Egyptian scientists for the first time recreated a three-dimensional model of Mummy Pharaoh Amenhotep I using three-dimensional computer tomography. Up to this point, the well-preserved mummy remained untouched for three thousand years from the date of its reburial after four centuries after the initial mummification. This is reported in the article published in the Frontiers in Medicine magazine.
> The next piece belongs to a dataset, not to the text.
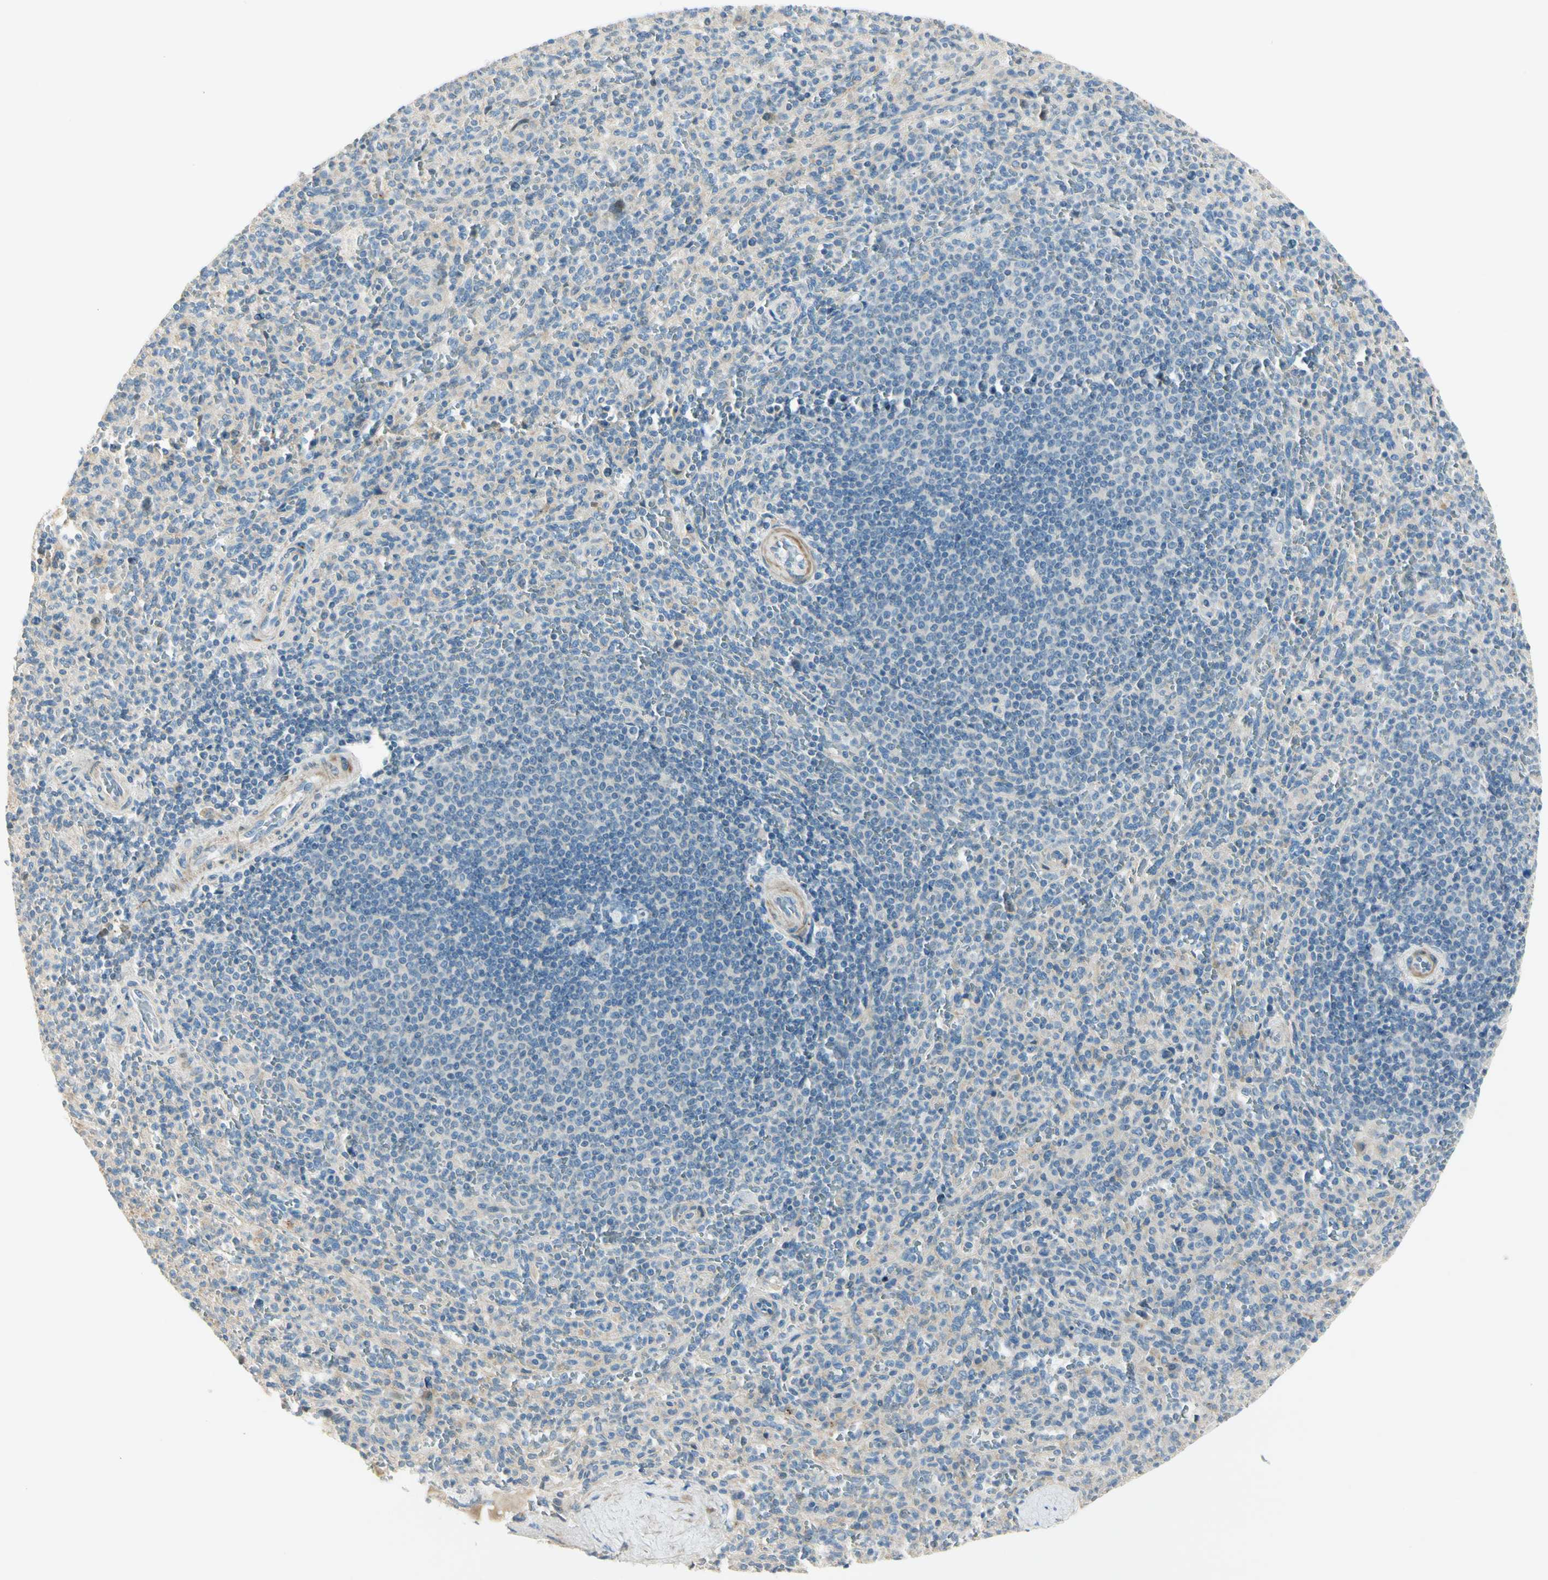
{"staining": {"intensity": "negative", "quantity": "none", "location": "none"}, "tissue": "spleen", "cell_type": "Cells in red pulp", "image_type": "normal", "snomed": [{"axis": "morphology", "description": "Normal tissue, NOS"}, {"axis": "topography", "description": "Spleen"}], "caption": "High power microscopy micrograph of an immunohistochemistry (IHC) image of unremarkable spleen, revealing no significant expression in cells in red pulp.", "gene": "ADGRA3", "patient": {"sex": "male", "age": 36}}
researchers disclosed that Amenhotep I at the time of death was about 35 years. Its growth is about 169 centimeters, and Pharaoh physically reminded his father: a narrow chin, a small narrow nose, curly hair and slightly protruding top teeth. It is caught 30 amulets and a golden belt with beads. Scientists did not find signs of violent RAS or changes related to any disease, but numerous posthumous injuries were revealed due to tomb robbers. Also, Mummy remained brain and heart.
Initially, archaeologists believed that the priests of the XI century (XXI dynasty) BC was gathered to re-use the funeral inventory used for the burial of Pharaohs of a later time. However, it turned out that the goal was not a reburial in itself, but the correction of damage caused by robbers.
Mummy Amenhotep I was discovered in 1881 among other reburied Mumiy Pharaohs on the Archaeological site Deir-El Bakhri in the south of Egypt. The second pharaoh of the XVIII Dynasty of Egypt (after his father Yahmos I, who erected Gixos and reunited Egypt), Amenhotep Rules from about 1525 to 1504 to our era.